After you’ve retrieved the relevant top k chunks, another useful step to take is reranking.

The reranker algorithm is usually a more intensive process (more accurate than embedding model), and that’s why you would only want to run it through a small sample. Some popular reranker algorithms include Cohere Rerank and BGE-rerank.

To deal with the large amount of context, one option is to compress the prompt. The LLMLingua method uses a well-trained language model to identify and remove non-essential tokens in prompts (potentially achieving up to 20x compression with minimal loss).

Improving the Augmentation + Generation Step

Finally, there are some approaches to improving the augmentation + generation of RAG. Here we’ll take a look at some of these methods.

ITER-RETGEN

This method involves multiple iterations of the RAG cycle. Taking a look at the diagram below, you can see that each iteration provides slightly different context for the LLM at the generation stage. The goal is to retrieve more relevant knowledge to generate a better response.

Tree of Clarifications (ToC)

This recursive method helps deal with ambiguities in the query by constructing a tree of ‘uncertanties’ via RAG, and using those results to generate an answer.

In the diagram below, the ambiguous question “What coutnry has the most medals in olympic history” can be “clarified” with different types of medals (bronze, silver, gold). Each question clarification goes through a separate RAG process. Each process is used in the end for a long form answer to answer the ambiguous question.

Evaluation

With so many different approaches to improving your RAG system, how do you decide what to do?

To know which approaches are actually improving your system, you will need to decide on at least one metric. Jason Liu has a post that explains why you would want to use a fast metric over a slow one.

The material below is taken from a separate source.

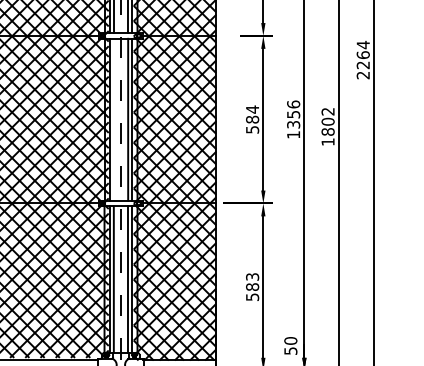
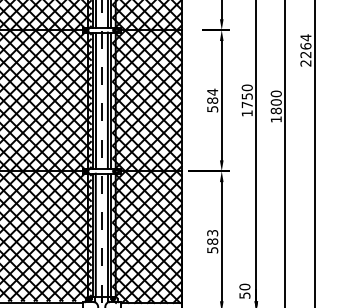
text: (327, 111) -> (275, 93), 1802 -> 1800
text: (293, 114) -> (247, 96), 1356 -> 1750
line: (113, 119) -> (95, 100), added

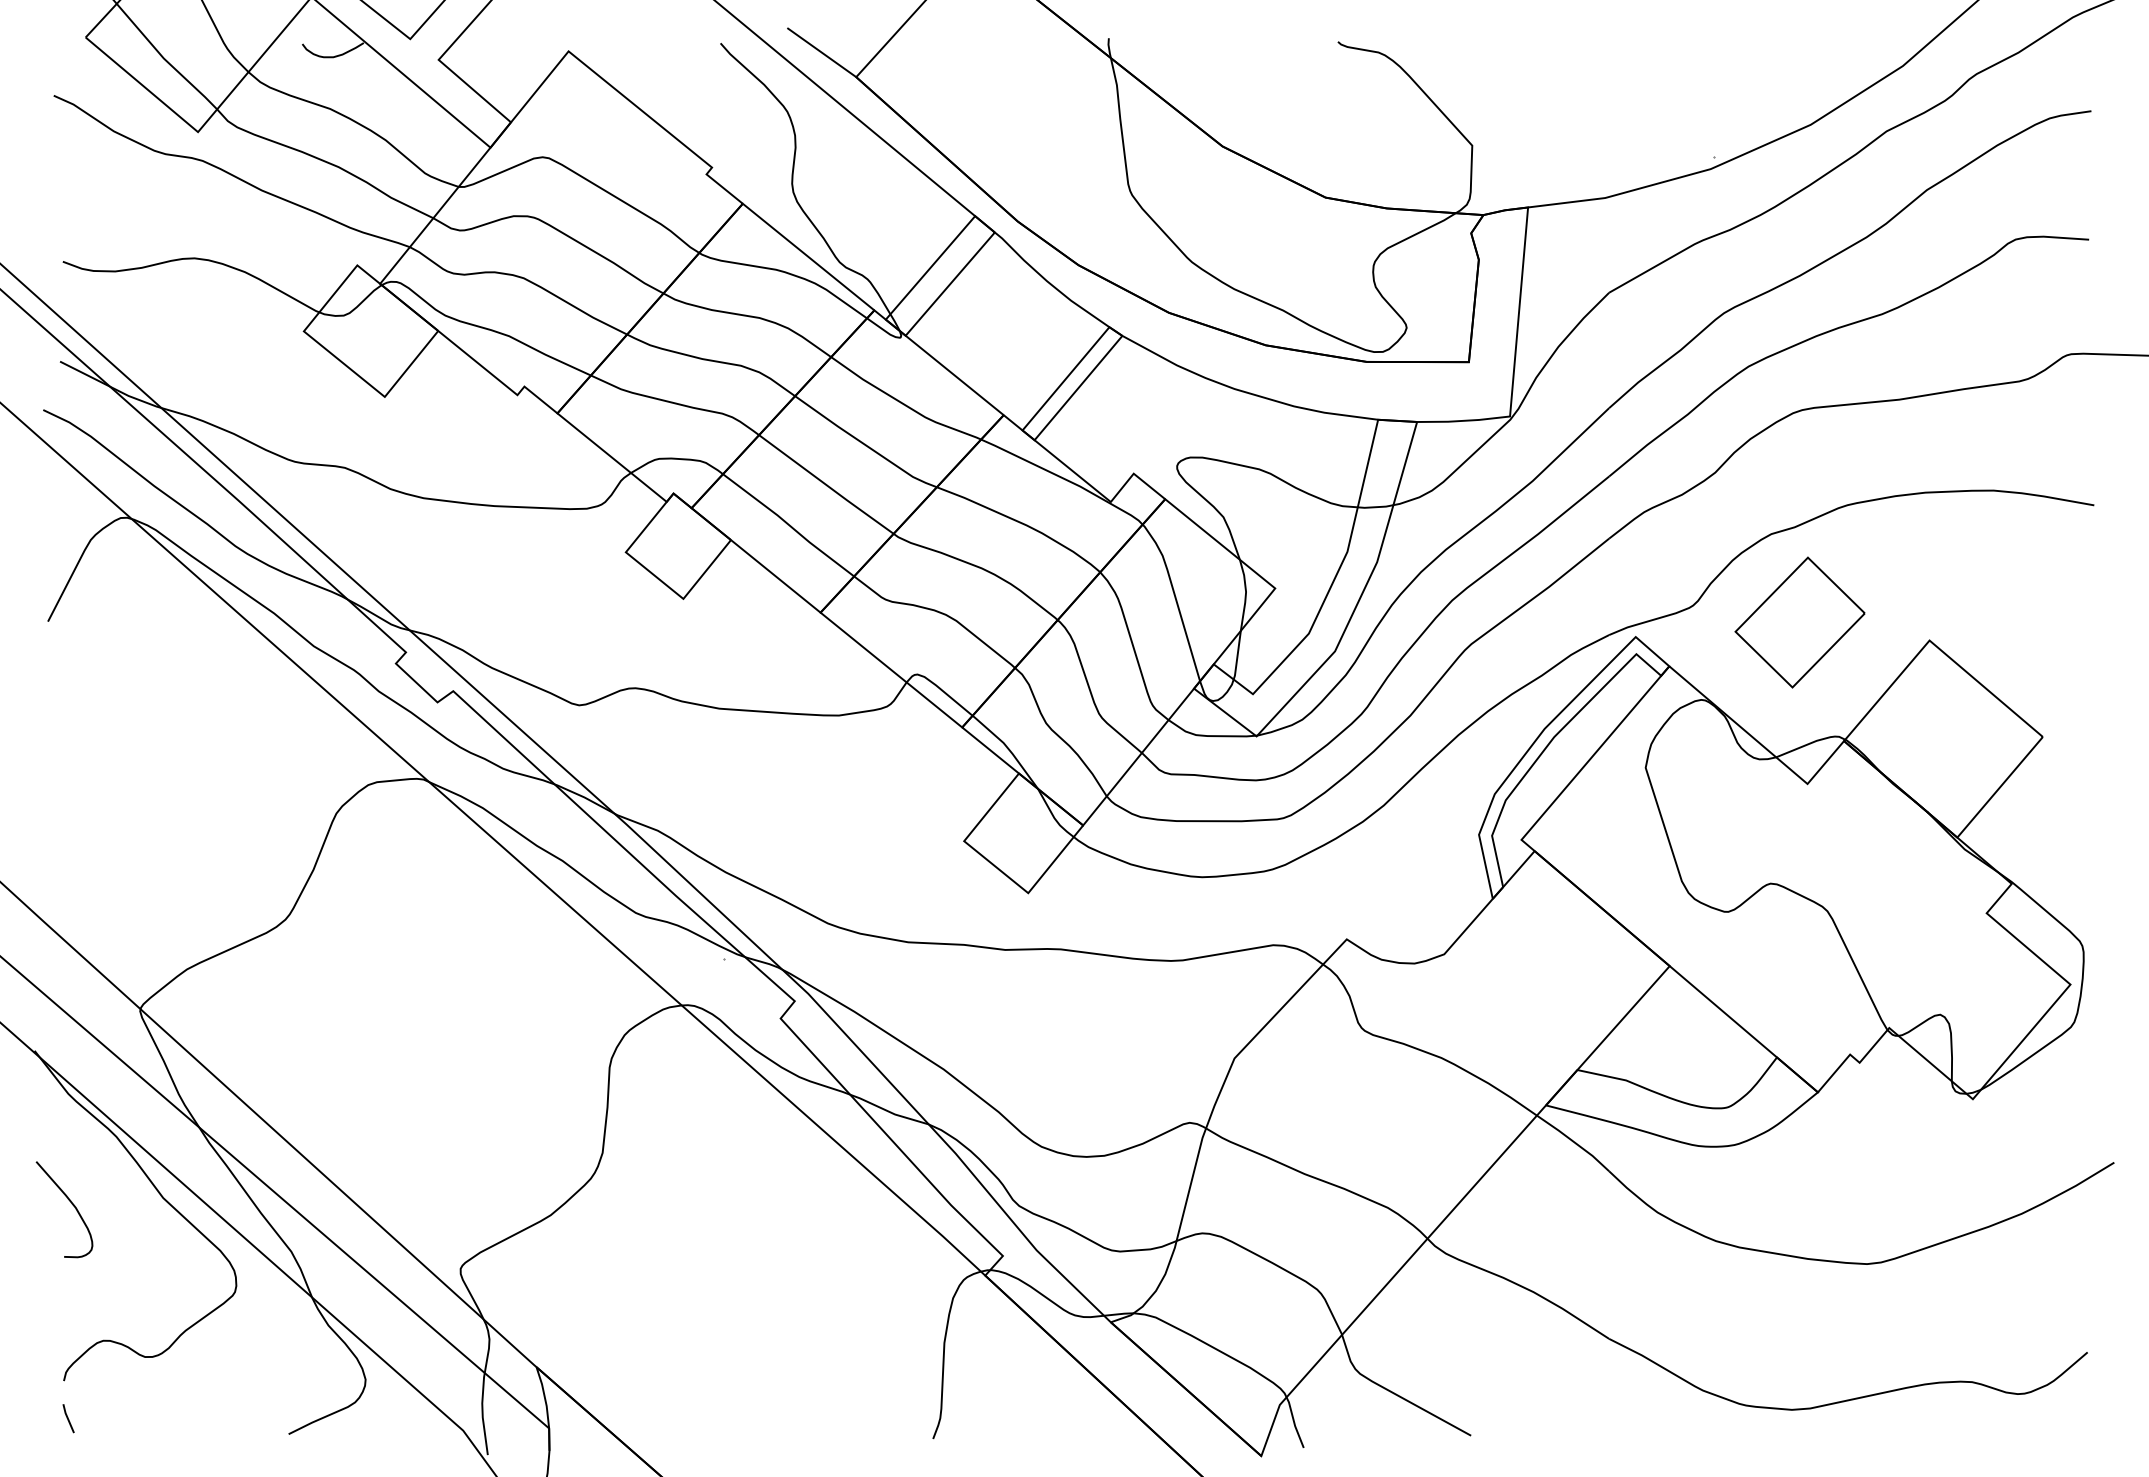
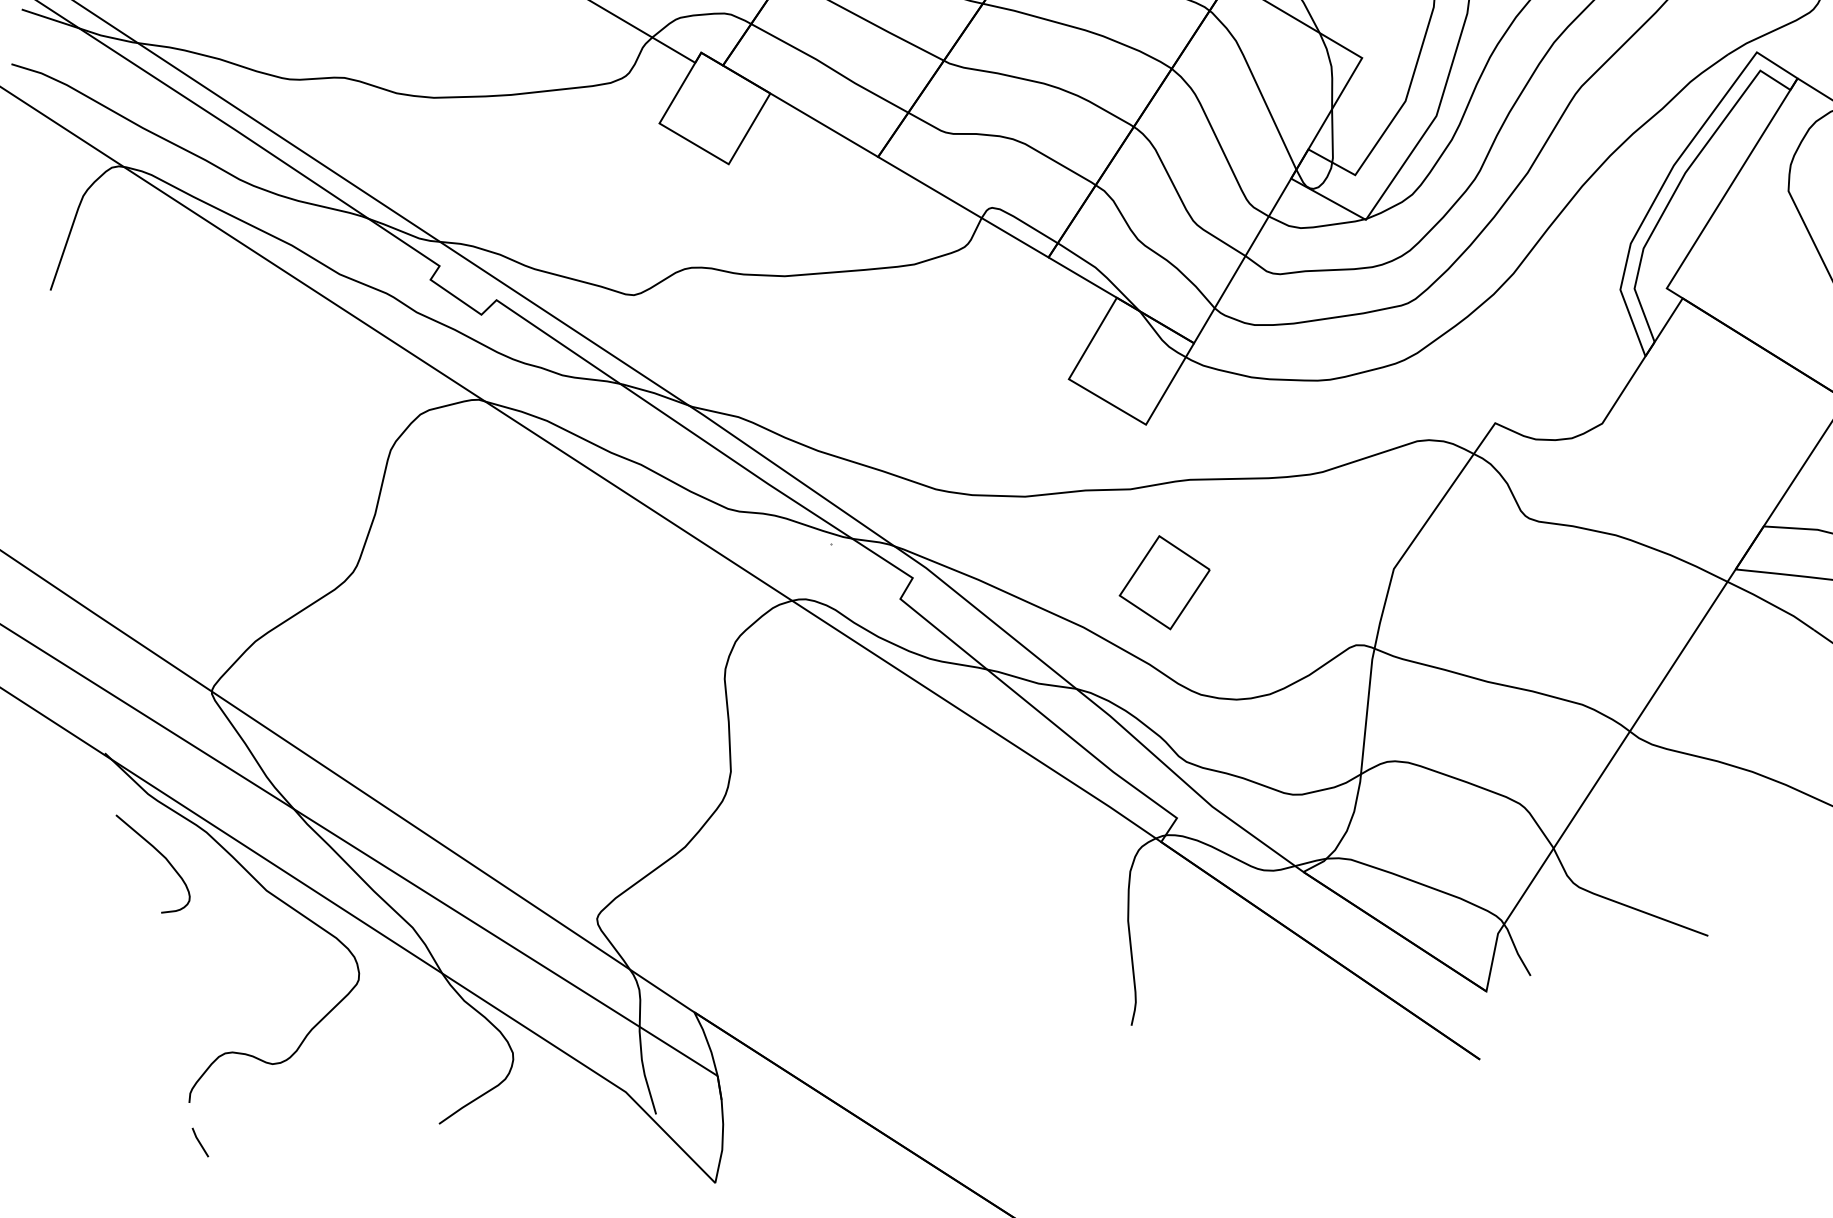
part: (1023, 1039) -> (1164, 582), added
curve: (71, 1204) -> (160, 855), moved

Slow metrics are ones that require human input or even AI input. Fast metrics are ones that you can compute quickly, such as accuracy, precision, recall, MRR, and NDCG.

Once you decide on a metric, you can then keep track of how each intervention affects the chosen metric. Of course, the metric still needs to be associated with a business outcome.

Conclusion

RAG is not all you need. By taking a modular approach, you can improve these aspects of RAG with different methods:

Lastly, it’s useful to choose a fast metric in order to iterate quickly.